Estudo do IEDI indica leve recuperação da atividade econômica

Author/Source:
Assintecal


De acordo com a carta publicada pelo IEDI – Instituto de Estudos para o Desenvolvimento Industrial, no início do segundo semestre, observou- se uma leve recuperação da atividade econômica, principalmente do setor industrial, mas também no comércio varejista. Por outro lado, as atividades de serviços que enfrentam maiores dificuldades para retomar o crescimento.

No caso da indústria, o resultado apurado foi de um crescimento de +0,8% em julho em relação ao mês anterior, com ajuste sazonal de +2,5% frente a julho de 2016, o que, em ambas as comparações, estão dentre as maiores variações positivas do ano. Este desempenho influenciou o impulso do índice IBC-Br do Banco Central, indicador que antecipa as tendências do crescimento do PIB, de 0,41% no mês de julho.

O principal fator negativo do resultado da indústria é a não existência de sinais que indiquem uma aceleração do crescimento recente, fazendo com que o desempenho no acumulado dos sete meses de 2017 seja ainda muito fraco – apenas +0,8%.

Estes fatores estão muito relacionados com a melhora relativa das condições de crédito às famílias, a expressiva desaceleração da inflação e a redução dos juros, de modo a favorecer não apenas a indústria, mas também o comércio varejista. Desta forma, em relação ao crescimento nulo das vendas reais do varejo no período de junho para julho de 2017, observa-se uma mudança de rumo também neste segmento.
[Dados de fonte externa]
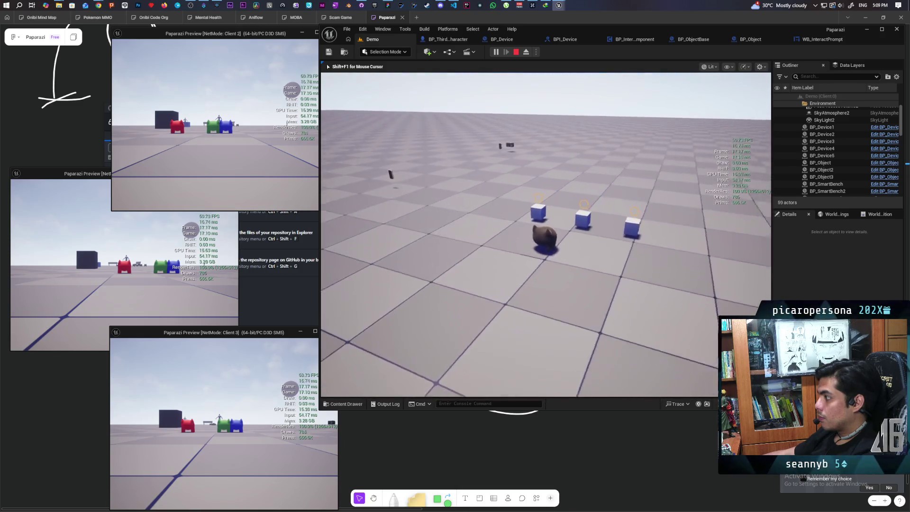
key("w")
Dentre os macrossetores, os melhores resultados vêm sendo alcançados por bens de consumo duráveis e bens de capital. Em relação à análise regional, cabe destacar o estado de São Paulo, o maior e mais moderno parque industrial do país, que vem apresentando uma trajetória mais consistente de crescimento (+4% em julho), após um período de oscilação entre no primeiro quadrimestre de 2017.
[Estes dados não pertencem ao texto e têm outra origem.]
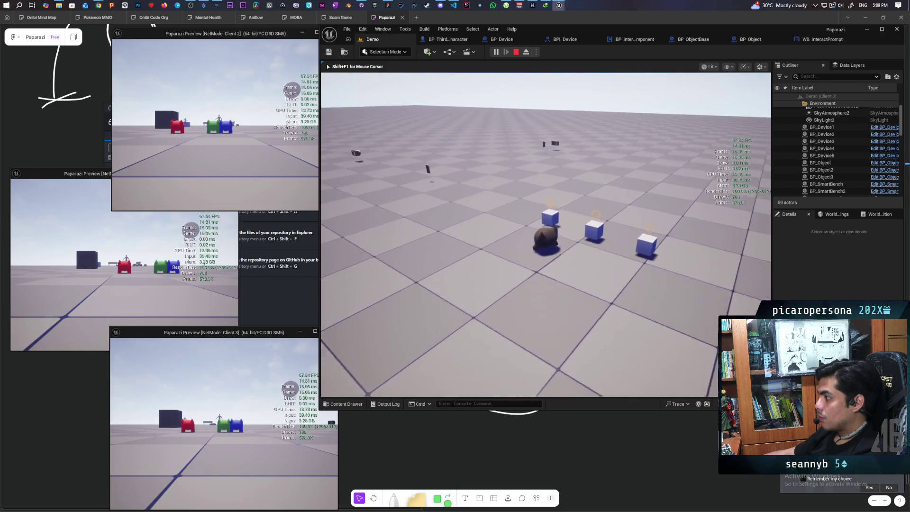
key("w")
O polo do Nordeste também merece ser destacado, isto porque apresentou um crescimento de +3,6% em julho deste ano frente a julho de 2016. Ainda nesta tendência de crescimento, observa-se o estado de Santa Catarina, que também vem entrando em um período de oscilação acentuada.

Quanto às demais localidades pesquisadas pelo IBGE o quadro é de atenção, visto que grande parte delas apresentam sinais de desaceleração no período acumulado, como o caso de Minas Gerais, Paraná e Rio Grande do Sul.

No caso do varejo, os segmentos com melhores desempenhos em 2017 foram tecidos, vestuário e calçados (+15,5% ante jul/16), móveis e eletrodomésticos (+12,7%), equipamentos de escritório, informática e comunicação (+11,6%) e material de construção (+11,0%).

Os diferentes comportamentos da indústria, comércio e serviços e a necessidade de retomada de fatores positivos sugerem certa atenção diante dos primeiros sintomas de recuperação da economia e dos riscos de possíveis recaídas nesta etapa inicial.